Exercise - Render the lines from the start of the records up to and including the line containing "her blogs and strives to provide omniscient" as a Markdown table with the columns Number and Record line, leaving out any blank lines.

Data records -
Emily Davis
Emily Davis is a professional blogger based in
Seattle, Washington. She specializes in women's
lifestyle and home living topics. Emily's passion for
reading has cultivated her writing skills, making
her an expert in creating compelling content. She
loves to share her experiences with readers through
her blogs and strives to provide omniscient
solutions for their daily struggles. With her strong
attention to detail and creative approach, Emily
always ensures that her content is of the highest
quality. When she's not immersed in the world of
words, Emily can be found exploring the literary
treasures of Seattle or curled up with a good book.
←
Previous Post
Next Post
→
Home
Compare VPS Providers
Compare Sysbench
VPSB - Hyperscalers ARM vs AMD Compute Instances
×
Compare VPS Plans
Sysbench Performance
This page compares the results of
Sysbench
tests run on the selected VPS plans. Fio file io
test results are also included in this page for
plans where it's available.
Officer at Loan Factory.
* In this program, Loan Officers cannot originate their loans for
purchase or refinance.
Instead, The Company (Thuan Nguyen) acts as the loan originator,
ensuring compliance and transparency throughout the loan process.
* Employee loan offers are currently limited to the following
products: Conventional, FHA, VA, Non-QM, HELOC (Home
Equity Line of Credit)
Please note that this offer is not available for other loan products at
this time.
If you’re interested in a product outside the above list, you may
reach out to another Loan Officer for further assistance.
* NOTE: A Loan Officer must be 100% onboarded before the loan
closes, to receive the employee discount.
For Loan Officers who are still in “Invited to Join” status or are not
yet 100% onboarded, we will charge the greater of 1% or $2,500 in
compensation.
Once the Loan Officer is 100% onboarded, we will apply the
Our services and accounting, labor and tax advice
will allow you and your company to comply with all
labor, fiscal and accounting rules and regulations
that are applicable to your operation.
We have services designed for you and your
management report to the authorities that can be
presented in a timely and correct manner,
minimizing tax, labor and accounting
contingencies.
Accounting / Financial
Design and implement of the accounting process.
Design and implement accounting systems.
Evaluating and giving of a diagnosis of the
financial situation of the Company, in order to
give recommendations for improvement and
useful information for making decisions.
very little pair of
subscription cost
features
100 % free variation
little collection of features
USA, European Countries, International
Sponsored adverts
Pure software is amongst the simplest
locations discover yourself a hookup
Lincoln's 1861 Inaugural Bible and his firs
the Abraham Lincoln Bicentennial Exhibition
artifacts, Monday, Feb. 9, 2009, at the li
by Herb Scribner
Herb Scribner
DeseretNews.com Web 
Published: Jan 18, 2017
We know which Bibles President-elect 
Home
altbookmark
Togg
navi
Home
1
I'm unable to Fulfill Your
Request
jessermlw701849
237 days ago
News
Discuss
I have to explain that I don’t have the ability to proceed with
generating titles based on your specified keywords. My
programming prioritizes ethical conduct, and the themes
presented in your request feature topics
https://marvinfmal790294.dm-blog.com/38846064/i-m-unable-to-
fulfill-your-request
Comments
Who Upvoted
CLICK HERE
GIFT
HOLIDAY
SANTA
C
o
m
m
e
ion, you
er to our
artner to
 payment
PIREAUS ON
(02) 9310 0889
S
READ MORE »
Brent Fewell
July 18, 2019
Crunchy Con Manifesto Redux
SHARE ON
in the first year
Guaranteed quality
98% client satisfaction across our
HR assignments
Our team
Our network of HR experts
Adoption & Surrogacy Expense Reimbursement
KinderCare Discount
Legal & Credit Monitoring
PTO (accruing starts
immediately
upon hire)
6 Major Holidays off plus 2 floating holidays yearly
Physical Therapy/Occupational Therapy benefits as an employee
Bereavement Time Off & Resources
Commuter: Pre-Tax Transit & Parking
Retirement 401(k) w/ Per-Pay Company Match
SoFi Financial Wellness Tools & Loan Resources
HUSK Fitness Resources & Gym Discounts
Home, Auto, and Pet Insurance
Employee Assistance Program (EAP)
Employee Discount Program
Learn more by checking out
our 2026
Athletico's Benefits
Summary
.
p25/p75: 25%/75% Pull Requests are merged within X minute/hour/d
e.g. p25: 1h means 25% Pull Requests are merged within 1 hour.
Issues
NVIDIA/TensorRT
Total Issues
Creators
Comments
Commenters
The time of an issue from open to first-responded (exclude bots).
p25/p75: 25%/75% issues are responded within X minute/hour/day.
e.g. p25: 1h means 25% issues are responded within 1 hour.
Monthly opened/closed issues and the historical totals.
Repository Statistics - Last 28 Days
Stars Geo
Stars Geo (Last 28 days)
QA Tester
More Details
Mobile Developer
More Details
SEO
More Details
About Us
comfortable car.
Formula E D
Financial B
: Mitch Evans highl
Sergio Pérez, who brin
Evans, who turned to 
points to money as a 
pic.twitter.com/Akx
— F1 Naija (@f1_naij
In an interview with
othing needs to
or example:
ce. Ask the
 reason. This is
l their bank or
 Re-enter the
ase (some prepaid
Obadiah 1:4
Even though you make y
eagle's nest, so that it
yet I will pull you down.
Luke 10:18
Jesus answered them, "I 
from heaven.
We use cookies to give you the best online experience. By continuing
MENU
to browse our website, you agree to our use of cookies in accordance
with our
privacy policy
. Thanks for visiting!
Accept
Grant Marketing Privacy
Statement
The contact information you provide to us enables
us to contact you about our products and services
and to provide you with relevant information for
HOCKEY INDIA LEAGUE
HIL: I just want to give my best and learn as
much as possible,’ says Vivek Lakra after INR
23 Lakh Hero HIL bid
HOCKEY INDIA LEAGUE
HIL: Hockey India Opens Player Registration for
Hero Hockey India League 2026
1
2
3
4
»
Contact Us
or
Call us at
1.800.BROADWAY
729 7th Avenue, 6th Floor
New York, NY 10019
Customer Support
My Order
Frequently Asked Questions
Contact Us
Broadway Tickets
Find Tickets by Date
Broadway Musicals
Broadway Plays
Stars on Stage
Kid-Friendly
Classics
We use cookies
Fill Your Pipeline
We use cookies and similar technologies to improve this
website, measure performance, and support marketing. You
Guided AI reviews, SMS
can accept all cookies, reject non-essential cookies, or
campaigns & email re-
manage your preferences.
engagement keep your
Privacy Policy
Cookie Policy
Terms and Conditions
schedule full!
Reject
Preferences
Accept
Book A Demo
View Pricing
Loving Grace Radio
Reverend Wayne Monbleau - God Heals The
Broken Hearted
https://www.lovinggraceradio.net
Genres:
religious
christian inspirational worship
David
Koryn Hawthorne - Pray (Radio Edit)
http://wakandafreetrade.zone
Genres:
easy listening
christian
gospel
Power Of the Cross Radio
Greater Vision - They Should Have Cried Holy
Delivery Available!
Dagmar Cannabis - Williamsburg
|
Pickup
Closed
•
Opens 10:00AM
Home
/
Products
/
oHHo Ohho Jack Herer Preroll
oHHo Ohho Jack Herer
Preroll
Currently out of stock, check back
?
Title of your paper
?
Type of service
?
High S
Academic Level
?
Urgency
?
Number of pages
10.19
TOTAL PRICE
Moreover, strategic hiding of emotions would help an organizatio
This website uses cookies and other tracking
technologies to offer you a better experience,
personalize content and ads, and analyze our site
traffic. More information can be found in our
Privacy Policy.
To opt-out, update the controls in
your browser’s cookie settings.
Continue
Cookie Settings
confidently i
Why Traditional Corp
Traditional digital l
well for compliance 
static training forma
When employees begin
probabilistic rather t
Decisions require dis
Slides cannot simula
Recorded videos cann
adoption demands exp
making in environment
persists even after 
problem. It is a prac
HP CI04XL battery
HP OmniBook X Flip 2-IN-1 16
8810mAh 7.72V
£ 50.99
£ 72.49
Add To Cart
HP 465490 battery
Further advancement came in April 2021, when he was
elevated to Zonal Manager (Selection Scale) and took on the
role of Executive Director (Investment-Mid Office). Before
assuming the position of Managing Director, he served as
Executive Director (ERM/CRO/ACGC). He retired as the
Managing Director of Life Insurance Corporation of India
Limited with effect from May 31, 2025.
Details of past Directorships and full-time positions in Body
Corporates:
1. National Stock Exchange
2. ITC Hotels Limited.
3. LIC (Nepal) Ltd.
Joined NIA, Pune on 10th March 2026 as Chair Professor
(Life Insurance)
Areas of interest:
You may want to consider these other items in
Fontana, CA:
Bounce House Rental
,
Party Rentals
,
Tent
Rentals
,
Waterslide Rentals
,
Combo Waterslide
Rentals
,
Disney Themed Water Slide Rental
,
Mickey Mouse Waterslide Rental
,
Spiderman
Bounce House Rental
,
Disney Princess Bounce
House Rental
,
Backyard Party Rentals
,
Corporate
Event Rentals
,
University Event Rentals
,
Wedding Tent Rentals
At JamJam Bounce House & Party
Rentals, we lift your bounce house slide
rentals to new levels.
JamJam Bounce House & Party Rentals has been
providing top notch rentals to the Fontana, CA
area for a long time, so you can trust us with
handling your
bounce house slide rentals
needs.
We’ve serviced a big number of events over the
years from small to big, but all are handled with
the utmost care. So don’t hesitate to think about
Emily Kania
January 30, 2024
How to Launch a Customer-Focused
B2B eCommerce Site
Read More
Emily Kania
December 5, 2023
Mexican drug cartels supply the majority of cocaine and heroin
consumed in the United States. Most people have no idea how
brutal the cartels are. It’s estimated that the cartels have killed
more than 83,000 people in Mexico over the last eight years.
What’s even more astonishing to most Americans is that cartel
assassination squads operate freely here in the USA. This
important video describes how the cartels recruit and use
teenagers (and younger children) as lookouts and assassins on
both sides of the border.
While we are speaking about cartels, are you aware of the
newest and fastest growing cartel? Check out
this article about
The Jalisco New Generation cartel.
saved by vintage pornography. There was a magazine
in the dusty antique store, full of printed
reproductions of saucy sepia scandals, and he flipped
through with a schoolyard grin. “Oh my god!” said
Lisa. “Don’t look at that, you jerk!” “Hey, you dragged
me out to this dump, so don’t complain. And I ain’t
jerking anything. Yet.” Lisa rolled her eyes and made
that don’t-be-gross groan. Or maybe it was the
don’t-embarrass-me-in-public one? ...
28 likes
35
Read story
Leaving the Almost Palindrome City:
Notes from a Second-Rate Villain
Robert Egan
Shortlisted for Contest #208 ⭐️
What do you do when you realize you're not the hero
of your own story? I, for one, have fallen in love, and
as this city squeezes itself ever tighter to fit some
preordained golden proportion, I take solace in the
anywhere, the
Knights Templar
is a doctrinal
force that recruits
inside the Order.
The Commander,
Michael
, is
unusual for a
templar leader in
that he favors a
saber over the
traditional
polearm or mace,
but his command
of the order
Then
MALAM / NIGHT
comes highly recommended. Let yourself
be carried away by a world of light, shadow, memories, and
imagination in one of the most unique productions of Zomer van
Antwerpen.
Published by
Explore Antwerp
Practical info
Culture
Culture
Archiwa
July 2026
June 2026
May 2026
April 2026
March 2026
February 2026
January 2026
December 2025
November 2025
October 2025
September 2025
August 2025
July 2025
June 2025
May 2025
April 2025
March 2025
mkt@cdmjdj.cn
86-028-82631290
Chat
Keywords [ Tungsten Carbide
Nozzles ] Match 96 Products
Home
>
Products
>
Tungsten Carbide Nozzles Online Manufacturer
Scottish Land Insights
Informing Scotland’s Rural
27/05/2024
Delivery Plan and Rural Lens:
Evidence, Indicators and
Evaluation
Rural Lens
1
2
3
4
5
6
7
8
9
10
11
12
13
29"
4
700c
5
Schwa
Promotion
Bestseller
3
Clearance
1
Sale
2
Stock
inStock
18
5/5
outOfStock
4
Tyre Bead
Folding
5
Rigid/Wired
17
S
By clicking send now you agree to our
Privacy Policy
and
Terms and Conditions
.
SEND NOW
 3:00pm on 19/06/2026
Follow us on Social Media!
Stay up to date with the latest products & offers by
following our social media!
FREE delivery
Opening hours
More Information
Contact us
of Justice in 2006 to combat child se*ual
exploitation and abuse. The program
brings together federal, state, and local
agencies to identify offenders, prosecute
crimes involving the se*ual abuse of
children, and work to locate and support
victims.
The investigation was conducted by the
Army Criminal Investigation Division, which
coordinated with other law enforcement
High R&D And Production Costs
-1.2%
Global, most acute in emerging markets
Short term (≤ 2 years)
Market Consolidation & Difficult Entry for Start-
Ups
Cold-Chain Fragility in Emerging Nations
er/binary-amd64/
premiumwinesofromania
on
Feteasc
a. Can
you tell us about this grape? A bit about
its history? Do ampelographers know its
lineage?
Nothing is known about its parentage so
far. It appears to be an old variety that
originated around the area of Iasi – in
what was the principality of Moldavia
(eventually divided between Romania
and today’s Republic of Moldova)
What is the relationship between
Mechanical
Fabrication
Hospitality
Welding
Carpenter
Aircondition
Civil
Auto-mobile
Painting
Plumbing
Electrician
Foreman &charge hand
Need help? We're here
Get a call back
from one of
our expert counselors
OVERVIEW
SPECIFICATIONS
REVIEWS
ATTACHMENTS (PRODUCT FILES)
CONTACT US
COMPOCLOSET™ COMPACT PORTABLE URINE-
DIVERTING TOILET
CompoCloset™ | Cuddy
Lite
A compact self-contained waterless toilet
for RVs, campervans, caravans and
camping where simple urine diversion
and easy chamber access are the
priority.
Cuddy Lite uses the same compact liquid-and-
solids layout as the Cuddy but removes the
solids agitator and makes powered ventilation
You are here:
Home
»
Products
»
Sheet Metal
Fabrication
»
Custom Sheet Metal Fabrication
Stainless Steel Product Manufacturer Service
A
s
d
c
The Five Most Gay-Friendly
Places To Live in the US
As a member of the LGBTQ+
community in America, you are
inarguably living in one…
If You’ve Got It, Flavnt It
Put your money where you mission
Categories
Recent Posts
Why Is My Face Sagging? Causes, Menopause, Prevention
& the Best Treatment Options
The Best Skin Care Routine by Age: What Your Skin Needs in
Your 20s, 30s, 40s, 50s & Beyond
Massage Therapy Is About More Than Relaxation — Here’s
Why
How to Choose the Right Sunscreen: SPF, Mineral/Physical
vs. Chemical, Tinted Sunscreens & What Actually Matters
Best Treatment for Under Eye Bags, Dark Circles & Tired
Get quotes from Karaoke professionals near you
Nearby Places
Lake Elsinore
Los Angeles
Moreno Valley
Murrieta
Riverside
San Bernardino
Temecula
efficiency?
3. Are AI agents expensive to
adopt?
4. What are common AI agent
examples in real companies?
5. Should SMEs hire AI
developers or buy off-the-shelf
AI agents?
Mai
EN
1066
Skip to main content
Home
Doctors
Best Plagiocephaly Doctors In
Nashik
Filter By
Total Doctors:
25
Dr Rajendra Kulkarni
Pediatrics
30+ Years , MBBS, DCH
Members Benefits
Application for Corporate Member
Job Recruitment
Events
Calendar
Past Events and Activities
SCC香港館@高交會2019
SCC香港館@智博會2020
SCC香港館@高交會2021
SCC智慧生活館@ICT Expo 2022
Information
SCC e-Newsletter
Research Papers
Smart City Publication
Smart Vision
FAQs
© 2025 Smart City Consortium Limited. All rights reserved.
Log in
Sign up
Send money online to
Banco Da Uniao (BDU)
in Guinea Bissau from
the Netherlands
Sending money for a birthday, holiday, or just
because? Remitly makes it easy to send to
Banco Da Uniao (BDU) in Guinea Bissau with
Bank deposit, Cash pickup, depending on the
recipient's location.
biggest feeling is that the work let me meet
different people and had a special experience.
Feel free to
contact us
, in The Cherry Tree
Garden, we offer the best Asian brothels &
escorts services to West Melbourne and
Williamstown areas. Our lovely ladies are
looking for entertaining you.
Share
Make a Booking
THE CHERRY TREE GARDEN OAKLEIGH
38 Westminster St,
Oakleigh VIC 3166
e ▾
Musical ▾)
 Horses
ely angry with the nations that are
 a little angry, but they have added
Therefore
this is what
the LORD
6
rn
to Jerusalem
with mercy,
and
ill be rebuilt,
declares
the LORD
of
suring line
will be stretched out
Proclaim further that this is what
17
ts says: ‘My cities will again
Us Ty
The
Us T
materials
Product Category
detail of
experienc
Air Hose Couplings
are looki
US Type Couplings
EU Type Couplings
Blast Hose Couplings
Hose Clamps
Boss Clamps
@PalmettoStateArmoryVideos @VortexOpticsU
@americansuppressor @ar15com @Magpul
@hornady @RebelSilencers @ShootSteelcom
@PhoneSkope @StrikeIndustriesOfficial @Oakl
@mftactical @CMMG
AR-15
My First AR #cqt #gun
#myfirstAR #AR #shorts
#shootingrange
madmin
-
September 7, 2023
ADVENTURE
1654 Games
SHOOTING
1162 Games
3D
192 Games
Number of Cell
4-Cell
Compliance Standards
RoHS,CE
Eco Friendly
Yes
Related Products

Expected answer -
| Number | Record line |
|---|---|
| 1 | Emily Davis |
| 2 | Emily Davis is a professional blogger based in |
| 3 | Seattle, Washington. She specializes in women's |
| 4 | lifestyle and home living topics. Emily's passion for |
| 5 | reading has cultivated her writing skills, making |
| 6 | her an expert in creating compelling content. She |
| 7 | loves to share her experiences with readers through |
| 8 | her blogs and strives to provide omniscient |